Salah seorang warga berinisial JK, mengaku curiga karena gudang tersebut berada tepat di belakang kantor desa. Ia menduga pengelolaannya dilakukan oleh oknum kepala desa setempat.
“Pupuk ini seharusnya dikelola oleh BUMDes atau kios pupuk resmi, tapi di Desa Sentul ini diduga dikelola oleh kepala desa sendiri. Saya curiga karena gudangnya berada dekat dengan kantor desa,” ujarnya, Jumat (19/12/2025).
Menurutnya, jika bukan kios resmi, pengelolaan pupuk bersubsidi rawan terjadi penyimpangan.
“Kalau dikelola kepala desa, keuntungannya akan masuk hanya ke oknum-oknum tertentu,” tambahnya.
JK juga mengatakan keberadaan stiker harga eceran tertinggi (HET) yang ditempel di depan gudang. Menurutnya, stiker tersebut baru dipasang setelah ada laporan warga ke Inspektorat.
“Itu gudang, bukan kios. Kalau pun kios, kenapa selalu tertutup bahkan ada tulisan ‘tutup mas bro’? Tidak pernah dibuka,” ujarnya heran.

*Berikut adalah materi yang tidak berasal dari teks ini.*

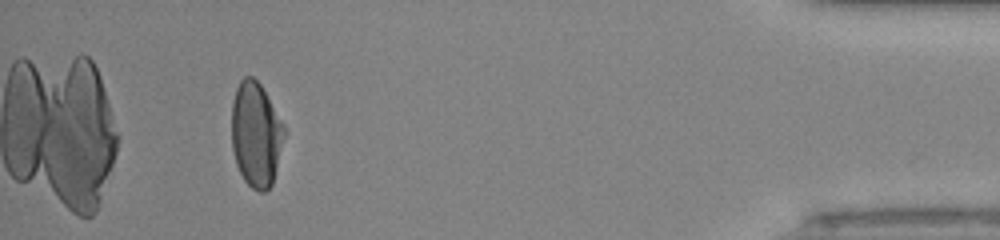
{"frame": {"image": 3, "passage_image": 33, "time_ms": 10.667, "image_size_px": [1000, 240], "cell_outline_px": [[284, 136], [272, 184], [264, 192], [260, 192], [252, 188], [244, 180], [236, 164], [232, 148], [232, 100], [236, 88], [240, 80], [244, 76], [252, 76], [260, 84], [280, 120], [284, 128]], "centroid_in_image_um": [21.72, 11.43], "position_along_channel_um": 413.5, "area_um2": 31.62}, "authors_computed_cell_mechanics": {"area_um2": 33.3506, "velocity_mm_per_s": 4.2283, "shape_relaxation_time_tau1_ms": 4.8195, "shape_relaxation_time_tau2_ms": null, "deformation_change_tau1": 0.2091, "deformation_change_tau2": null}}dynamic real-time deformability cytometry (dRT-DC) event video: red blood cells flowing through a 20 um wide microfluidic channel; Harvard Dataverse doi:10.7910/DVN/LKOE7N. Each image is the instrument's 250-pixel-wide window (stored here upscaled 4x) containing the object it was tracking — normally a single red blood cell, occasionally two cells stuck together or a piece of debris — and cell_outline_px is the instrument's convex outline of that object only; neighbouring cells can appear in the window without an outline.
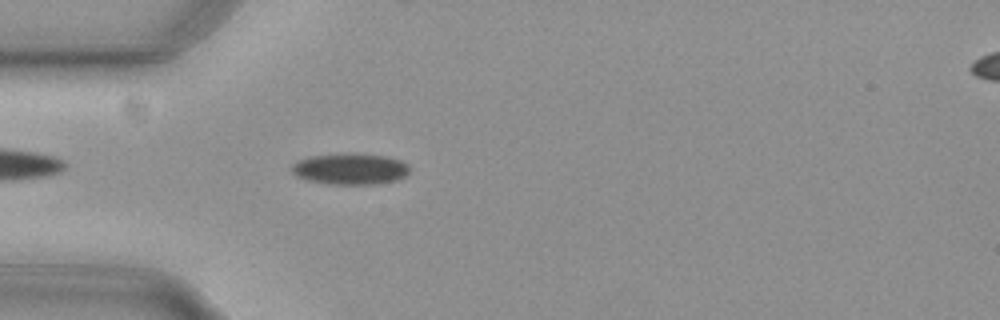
{"species": "common noctule bat (a hibernating species)", "species_latin": "Nyctalus noctula", "temperature_condition": "cold", "stored_images_in_passage": 43, "camera_frame_rate_fps": 3000, "um_per_image_px": 0.085, "animal": {"sex": "female", "body_mass_g": 29.2, "forearm_length_mm": 56.3}, "frame": {"image": 1, "passage_image": 4, "time_ms": 1.0, "image_size_px": [1000, 320], "cell_outline_px": [[408, 172], [404, 176], [396, 180], [372, 184], [332, 184], [308, 180], [296, 176], [292, 172], [292, 164], [296, 160], [308, 156], [344, 152], [352, 152], [384, 156], [400, 160], [408, 164]], "centroid_in_image_um": [29.72, 14.33], "position_along_channel_um": 55.3, "area_um2": 21.62}}
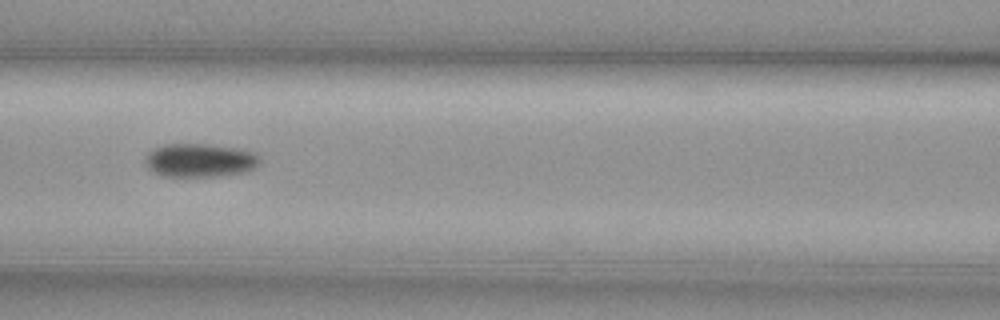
{"frame": {"image": 2, "passage_image": 12, "time_ms": 3.667, "image_size_px": [1000, 320], "cell_outline_px": [[260, 164], [256, 168], [248, 172], [216, 176], [160, 176], [148, 168], [148, 152], [164, 144], [208, 144], [244, 148], [260, 156]], "centroid_in_image_um": [17.09, 13.62], "position_along_channel_um": 149.5, "area_um2": 22.54}}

Terpisah, Kepala Dinas Pertanian Kabupaten Jombang, M. Rony, menegaskan bahwa kios resmi memiliki kontrak kerja sama dengan distributor, serta memasang stiker HET resmi kios tempat petani membayar pupuk.
“Yang kios resmi itu ada kontrak dengan distributor dalam bentuk SPJB. Selain itu, harus ada harga HET resmi yang ditempel di depan kios tempat petani membayar,” jelasnya.
Kepala Desa Sentul, Misbahul Arifin telah dikonfirmasi terkait gudang yang diduga menjadi lokasi penimbunan pupuk subsidi yang berada dekat dengan kantor desa, namun hingga kini, pihaknya belum memberikan jawabannya. (Karimatul Maslahah)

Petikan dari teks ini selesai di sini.